# High GH & Iron???



## Nick D (Feb 4, 2004)

Hey all,
I thought I read here one time about certain nutrients blocking the uptake of other nutrients. Specifically, high magnesium blocking the uptake of iron. Has anyone heard this theory before?? 

I have a 29gal., DIY C02, 3.29 wpg, and moderate fish load. My GH readings are off the scale, around 17deg, KH is 7, and PH hovering around 7. Nitrates at 5ppm, Phosphate at 1ppm, potassium I have no idea. I dose nearly 5ml of seachem iron a day, but my plants are still growing in pale. I l also have seachem root tabs under each plant. I dont dose water column ferts right now because of a slight algae bloom/ cloudy water issue I'm trying to keep under control.

I'm wondering if the high GH is inhibiting the uptake of Iron, thus making my plants new shoots grow in pale/ yellow?? 

Thoughts??
Nick D.


----------



## cS (Jan 27, 2004)

At the light level you are at:

(1) Double check the KH/pH and refresh the DIY CO2 brew as necessary. You might consider investing in a pressurized CO2 unit, especially at your light level. At the quoted hovering pH, I don't think you are having enough [CO2].

(2) 5 ppm NO3 is too low. At the very least, dose to >=10 ppm.

(3) Flourish Fe alone may not be enough. You should supply the plants with other micronutrients as well, not just Fe...via TMG, Seachem Flourish, Plantex, Microplex, etc.
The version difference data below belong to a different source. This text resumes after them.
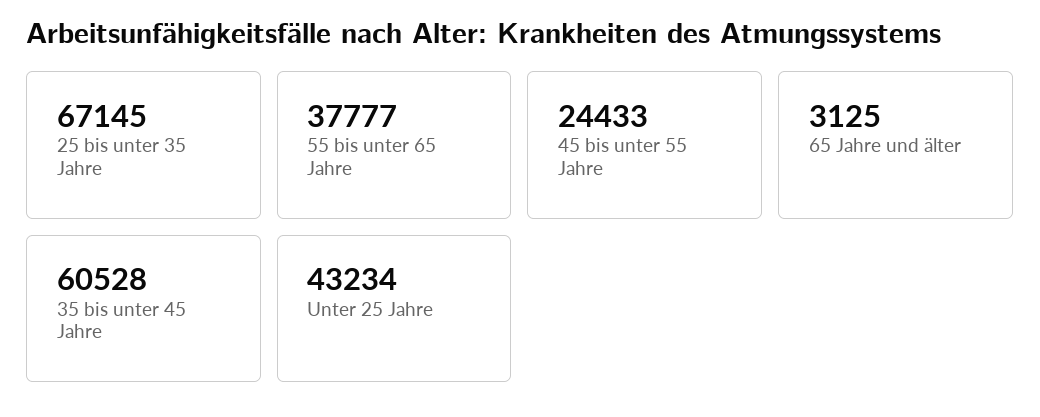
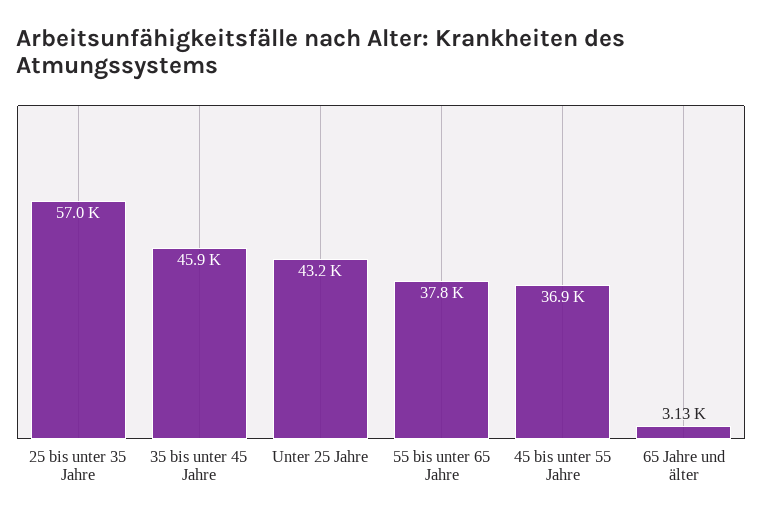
25 bis unter 35 Jahre: 67145 -> 57000
45 bis unter 55 Jahre: 24433 -> 36900
35 bis unter 45 Jahre: 60528 -> 45900

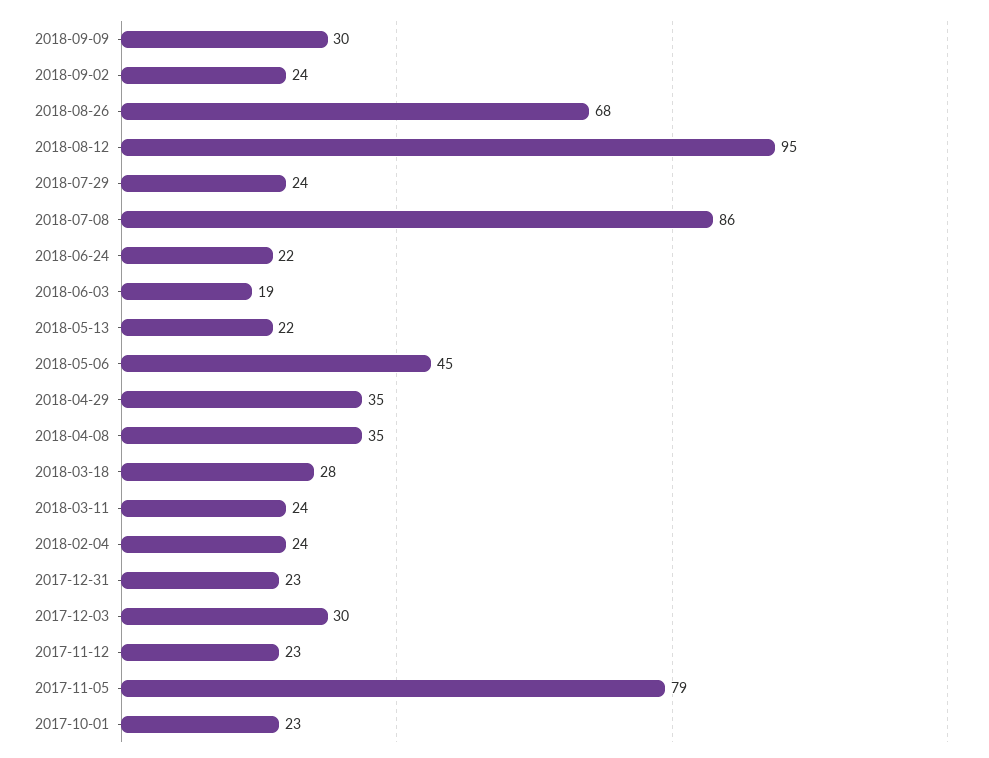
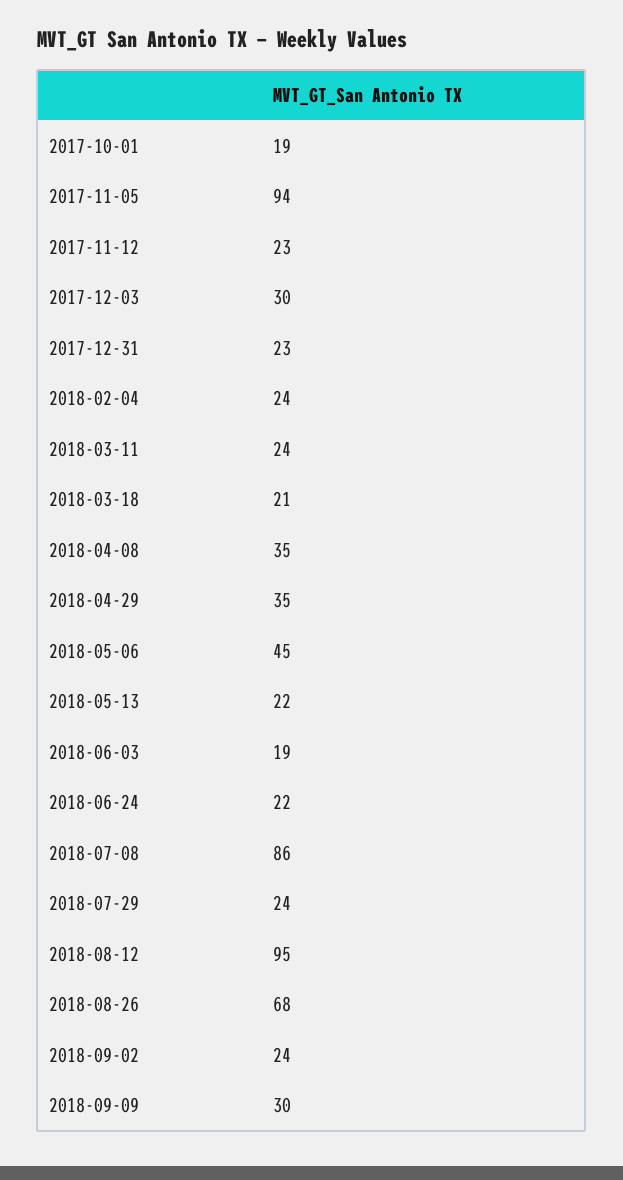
2018-03-18: 28 -> 21
2017-11-05: 79 -> 94
2017-10-01: 23 -> 19

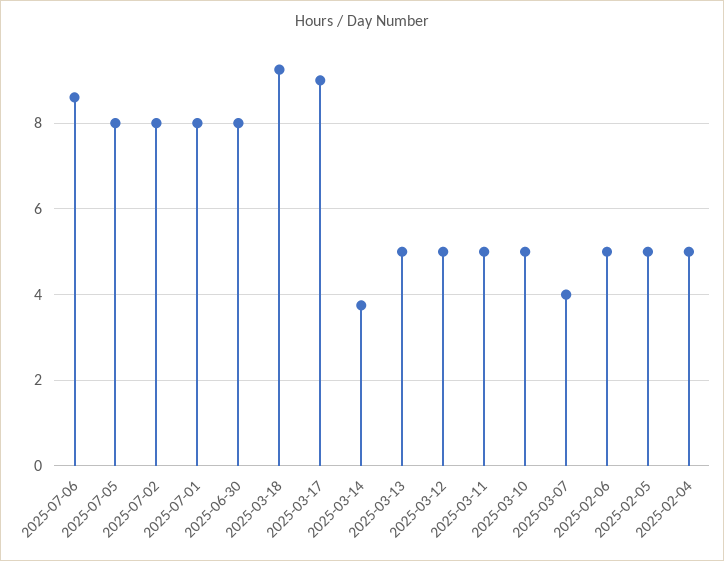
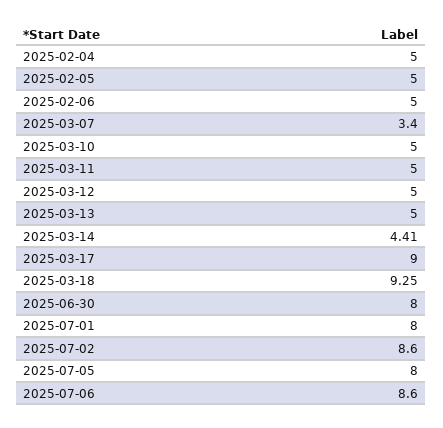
2025-07-02: 8 -> 8.6
2025-03-14: 3.8 -> 4.41
2025-03-07: 4 -> 3.4

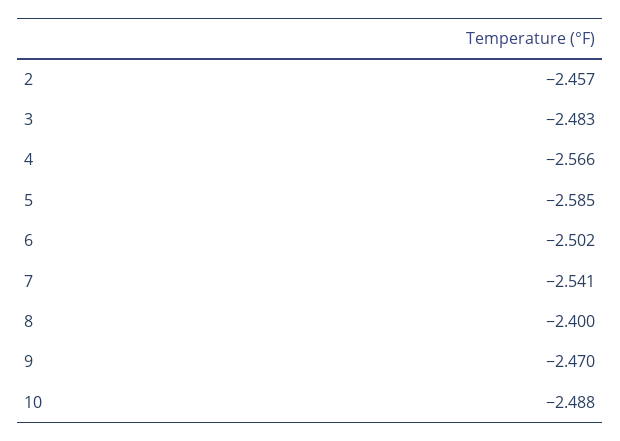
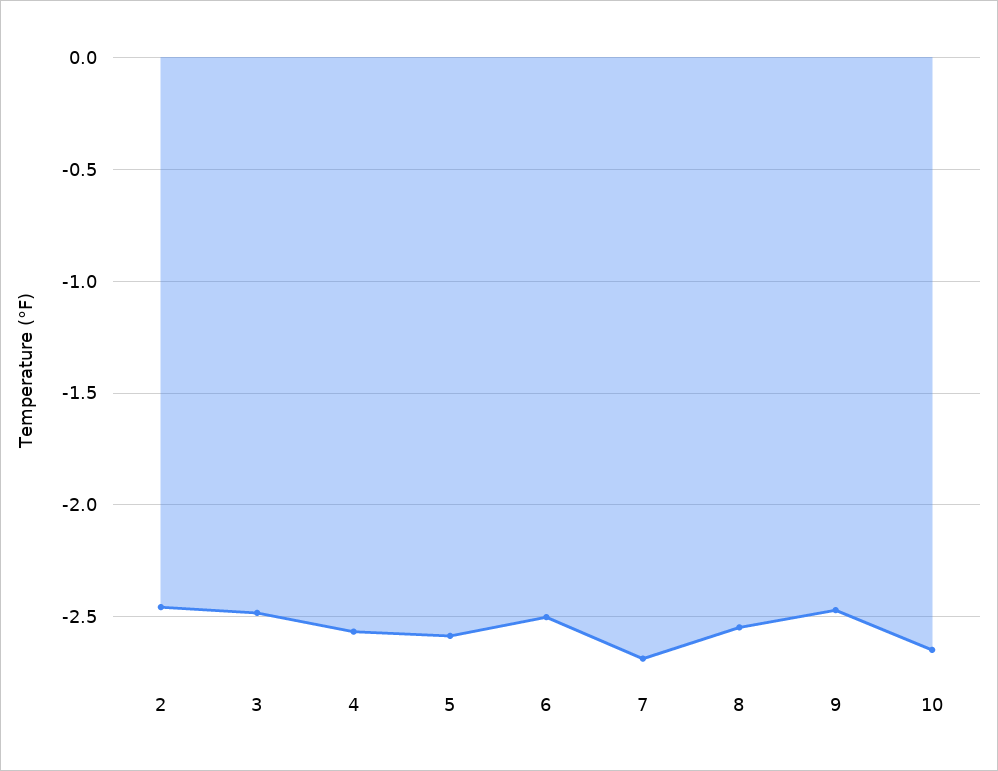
7: -2.541 -> -2.7
8: -2.4 -> -2.55
10: -2.488 -> -2.65

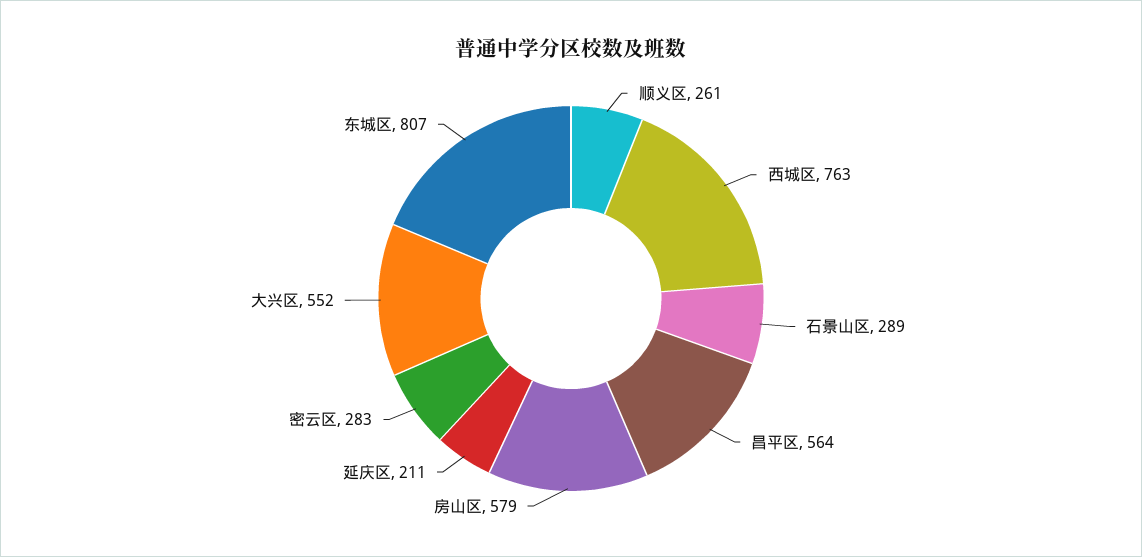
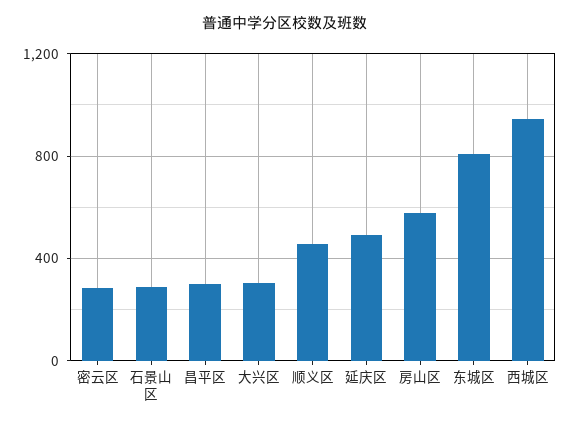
顺义区: 261 -> 450
西城区: 763 -> 950
昌平区: 564 -> 300
延庆区: 211 -> 500
大兴区: 552 -> 300

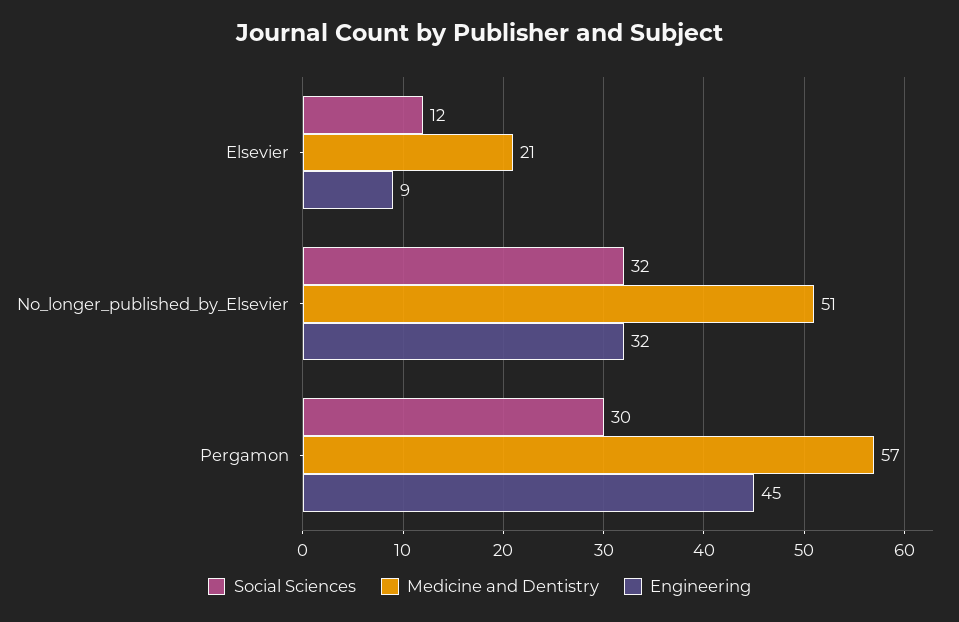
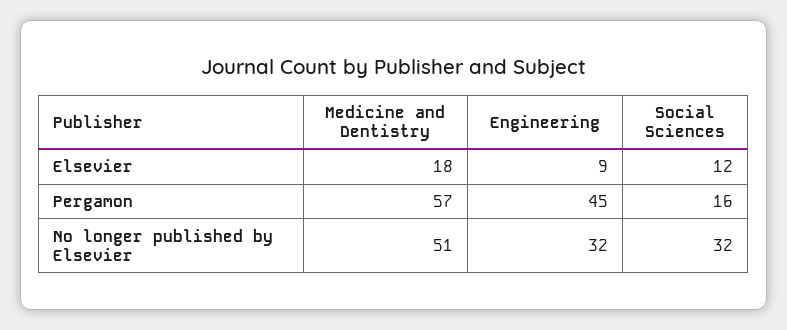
Medicine and Dentistry, Elsevier: 21 -> 18
Social Sciences, Pergamon: 30 -> 16

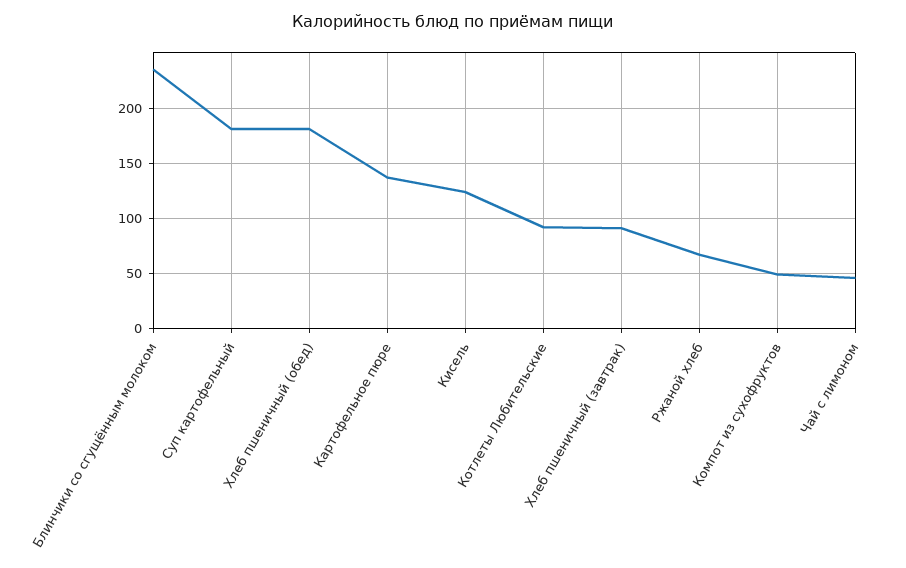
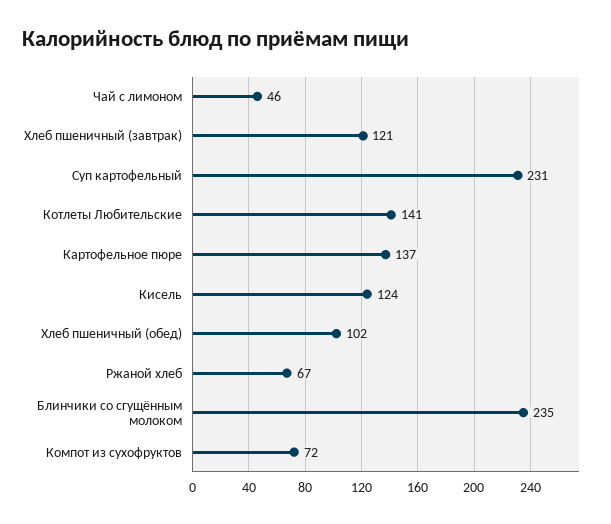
Суп картофельный: 180 -> 231
Хлеб пшеничный (обед): 180 -> 102
Котлеты Любительские: 90 -> 141
Хлеб пшеничный (завтрак): 90 -> 121
Компот из сухофруктов: 50 -> 72

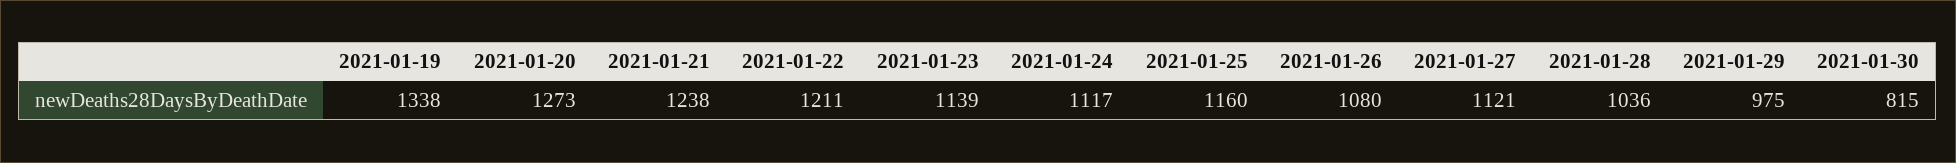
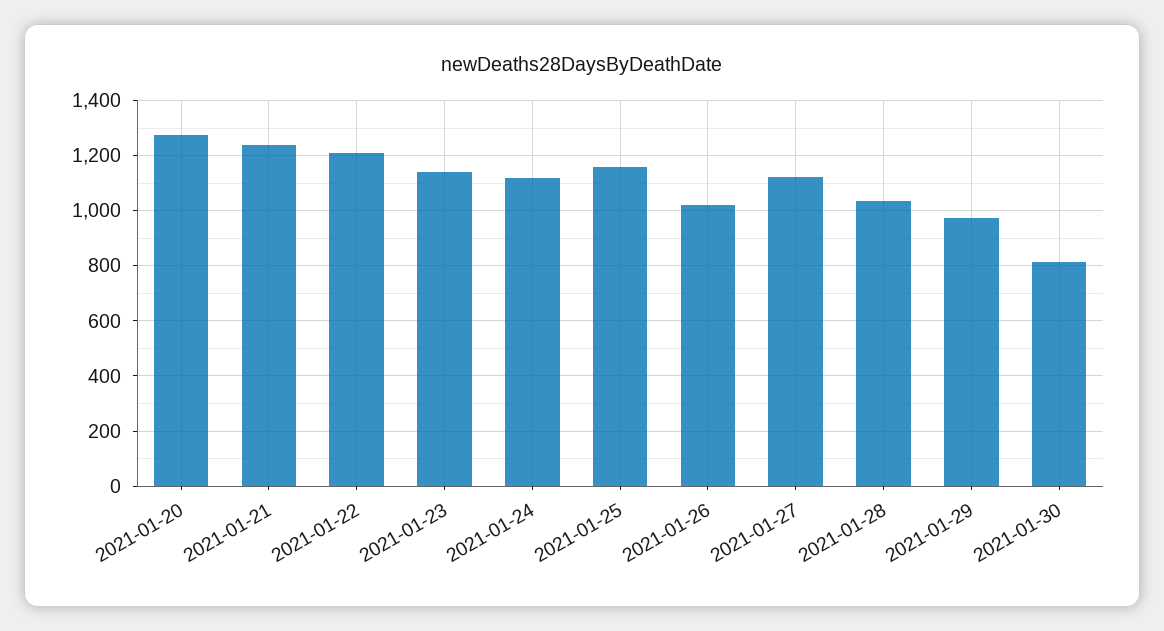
2021-01-19: 1338 -> none
2021-01-26: 1080 -> 1025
These three factors are likely to be the cause for your plants' poor health. Fix these before we can consider the possibility of any nutrient blocking the uptake of others.


----------



## ShaneSmith (Feb 15, 2004)

Try stopping dosing Nitrate. I know most wont agree with me but i used to load up my tanks (And i probably still will try to) but i've only dosed a pinch of KNO3 and dosed traces and Iron and everything is growing much better. It is my theory that the higher macro elements make the plant require much more Iron because it was to grow as fast as it can and all the macros trigger it to grow. But the traces need to be increased in the same ratio which could get very high. i dont think all plants react this way but many of the Rotala species seem to do this. Its only a theory, and i have no way of proving it.


----------